I went to India on a 20 day trip. I had never really spent any time there, actually one night in Bombay, but it was an 18 hour blur. I research India before I left. I bought "INDIA”, by Lonely Planet books. It is a series of books on every country you can think of. A great read, although very bulky(you will have to give up packing a pair of shoes, to get this in your bag.
Sorry peeps. But reading did not prepare me well enough for India. I went to Delhi, Agra, Varanasi, Udaipur, Mumbai and Jaipur. There is a high risk of terrorism in all of India, especially in 2008 and 2009 and especially around India holidays and US holidays. I was there on dec 24-25, 30 and 31. Bombings and attacks are perpetrated on a regular basis by extremist groups in the state of Assam.
There are police checkpoints everywhere and they check under your car with mirrors and dog teams prior to entering hotel properties. In order to check in to a hotel, you go thru the the same things we go thru when you fly commercial. This is for all of our safety. Security is heavily enforced in Rajasthan, which is on the border of Pakistan.
On New years eve, we were staying at the Mumbai J W Marriott. There were armed guards on every floor, at least 10 per floor- with high powered machine guns.
Make sure your shots are up to date. You must do this 6-8 weeks prior of departure. I tried to get an H1N1 shot prior to leaving, but CT is completely out of it. Now, when I got back, it is offered in every pharmacy (CVS and Walgreens), you should have cholera, tetanus, Hepatitis and malaria shots.

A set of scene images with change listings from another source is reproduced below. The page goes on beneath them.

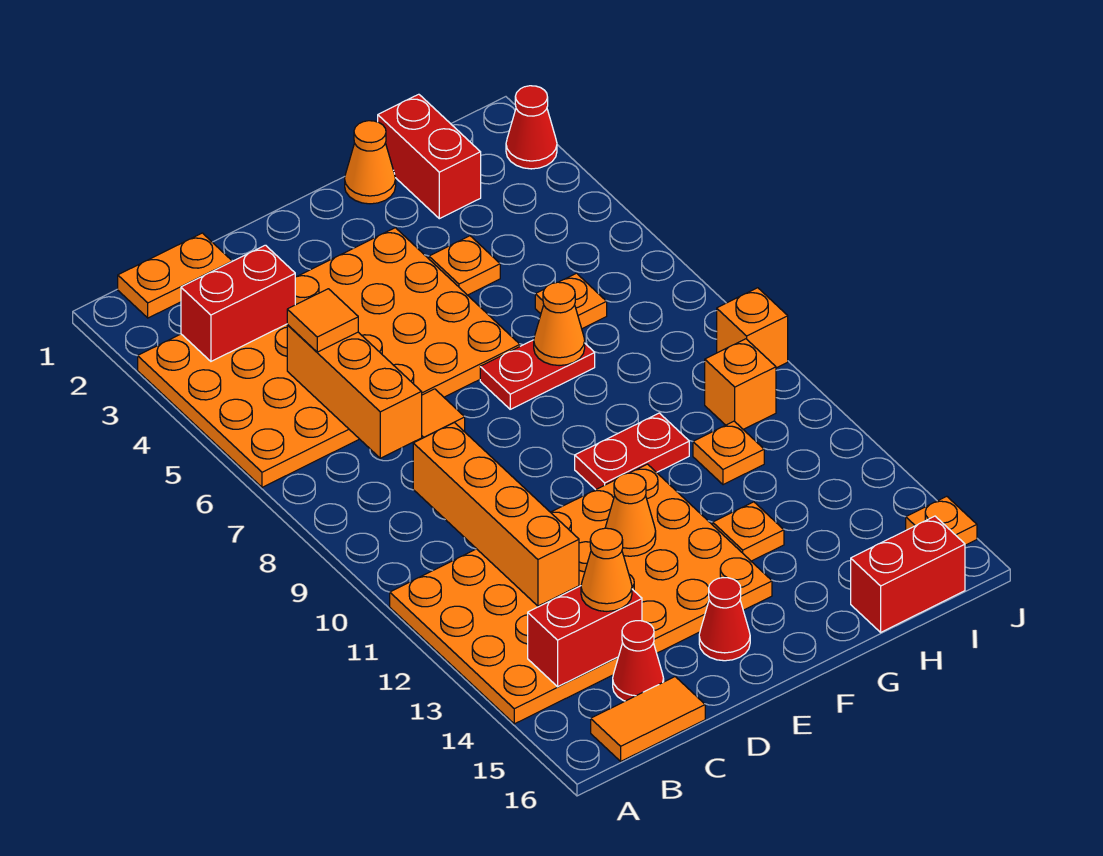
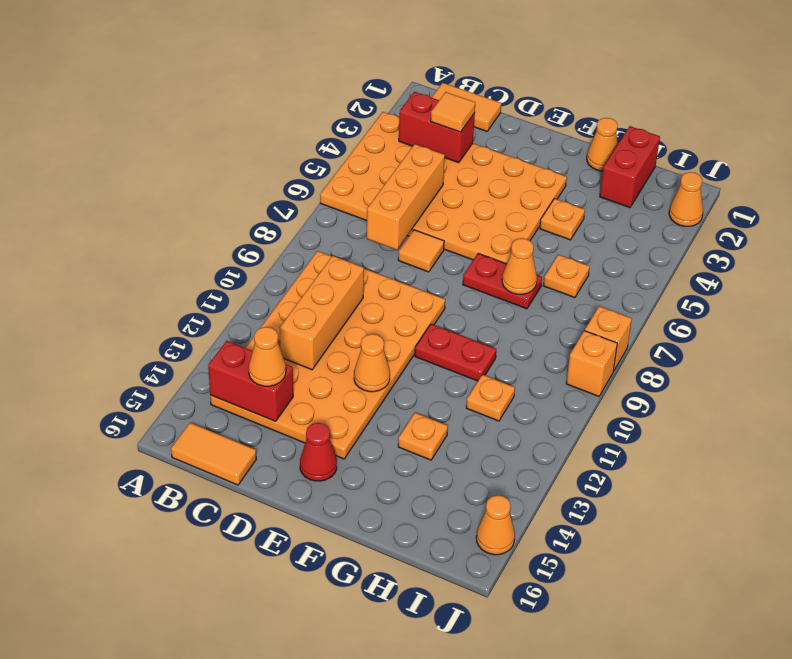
orange plate A11:F14 level 1 -> orange plate B9:E14 level 1
orange plate B1:C1 level 1 -> orange tile B1:C1 level 1
orange tile C5 level 3 -> orange tile C3 level 3
orange brick C9:C12 level 2 -> orange brick C10:C12 level 2
red cone C15 level 1 -> none
red brick H16:I16 level 1 -> none
orange brick I10 level 1 -> orange brick J8 level 1
red cone J2 level 1 -> orange cone J2 level 1
orange plate J15 level 1 -> orange cone J15 level 1

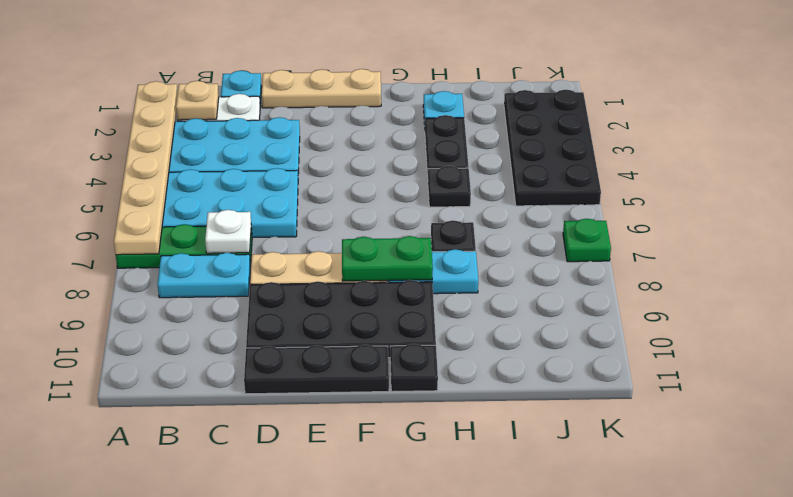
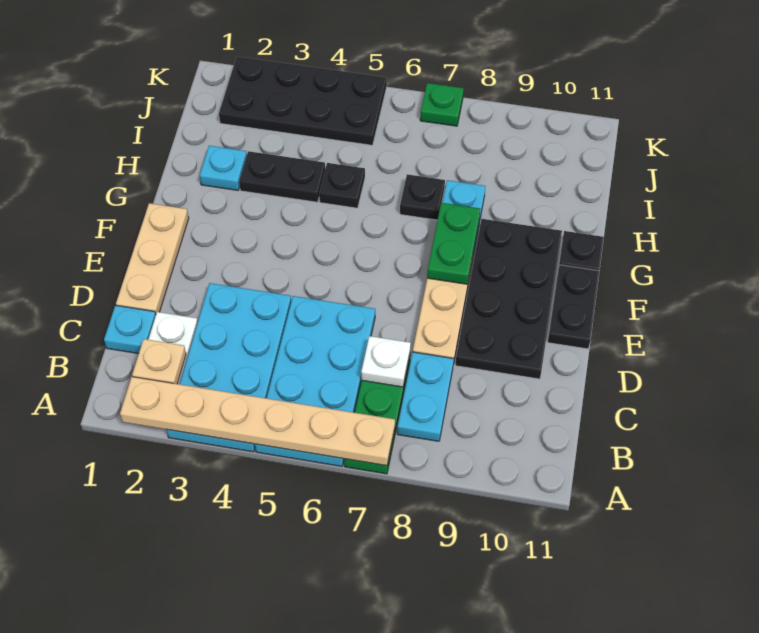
black plate D11:F11 level 1 -> black plate E11:F11 level 1

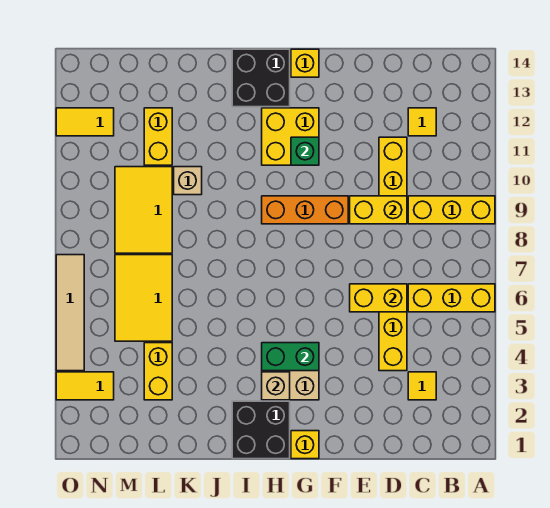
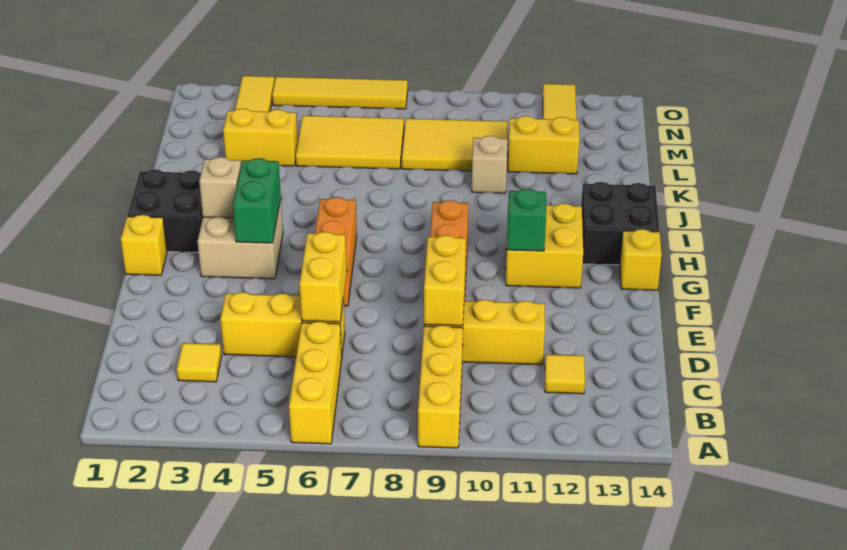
none -> orange brick F6:H6 level 1
tan tile O4:O7 level 1 -> yellow tile O4:O7 level 1

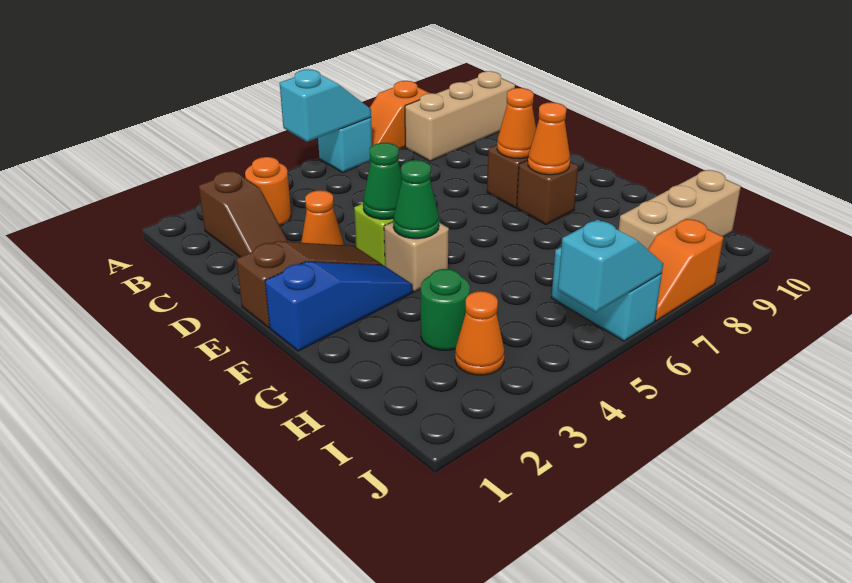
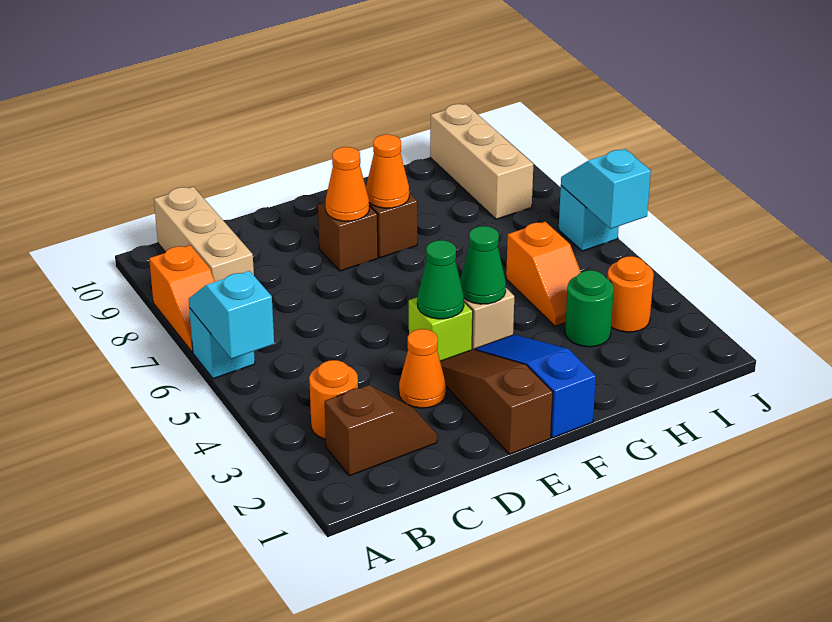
orange cone I3 level 1 -> orange round brick I3 level 1
cyan brick I6:J6 level 1 -> cyan brick J6 level 1
orange slope J7:J8 level 1 top 8 -> orange slope H4:H5 level 1 top 5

I took Cipro (Ciprofloxacin) everyday for 20 days while there as a precautionary measure. Dengue fever is prevalent and you should have DEET and where long sleeve shirts. Anywhere there is open stagnant water pooling should be avoided. I did not get sick over there, but my stomach since India has been a bit off.
love the food in India, with a lot of diverse spices and use of many vegetables. The diet is mostly vegetarian. Cows walk freely in traffic wearing garlands of flowers. I was seriously craving am in and out burger by the end of the trip. They use Tamarind a lot which is one of my favorite flavors. I went into a kitchen, and they use pound and pulverize the spices in a "stone bowl, mortar and pestle type" contraption.
They simmer and cook the food all days in the spices. The Indian Brahmins,(the highest orders of caste), avoid onions, garlic, root vegetables and mushrooms. It interferes with their spirituality. Garlic interferes with my popularity. If you see a typical Indian family, the eat from a Thai, (a metal plate with their hands.
They always put out little bowls of spiced vegetables, curd(dairy) and something sweet, like chutney. After the meal, the eat yogurt and banana to "put out the fire" They also eat a lot of pumpkin and lotus root instead of meats. All this food increases the blood flow in your brain for meditation, and eating of this food combats flu and illness, so they say. They use nuts, cardamon and coconut as well. Alcohol consumed in India is for "medical purposes." They have their own vineyards as well.
I did not do much shopping there, but I did by a lot of wraps or scarves with sequins, a few wall hangings and some carvings. Pashminas come from Kashmir and can range from $30 -$120 US dollars. India is filled with many contrasts and mysteries. You cannot help but be curious and this forces you to learn with an open mind.
As far as catering goes, I brought a lot of the food and froze it thanks to Molly at Executive Cuisine on Elm In New Milford, CT guiding me as to what will last the longest. I was a bit rusty at self containment. BUT there is a deli at the JW Marriott in Mumbai that was very helpful; for the leg back to the US, just bring your foil pans and tupperware.
They have great baked goods, muffins, croissants and fresh sandwiches with an assortment of cheeses parma hams, crusty breads crackers, amazing homemade desserts and drinks.
The people are very polite and really helpful. Yes, there were a lot of beggars, especially around the Taj Mahal. They range in ages from 4 -90 years of age. It was a bit daunting, and they chase you down the street. It was an amazing experience and I would go back for more.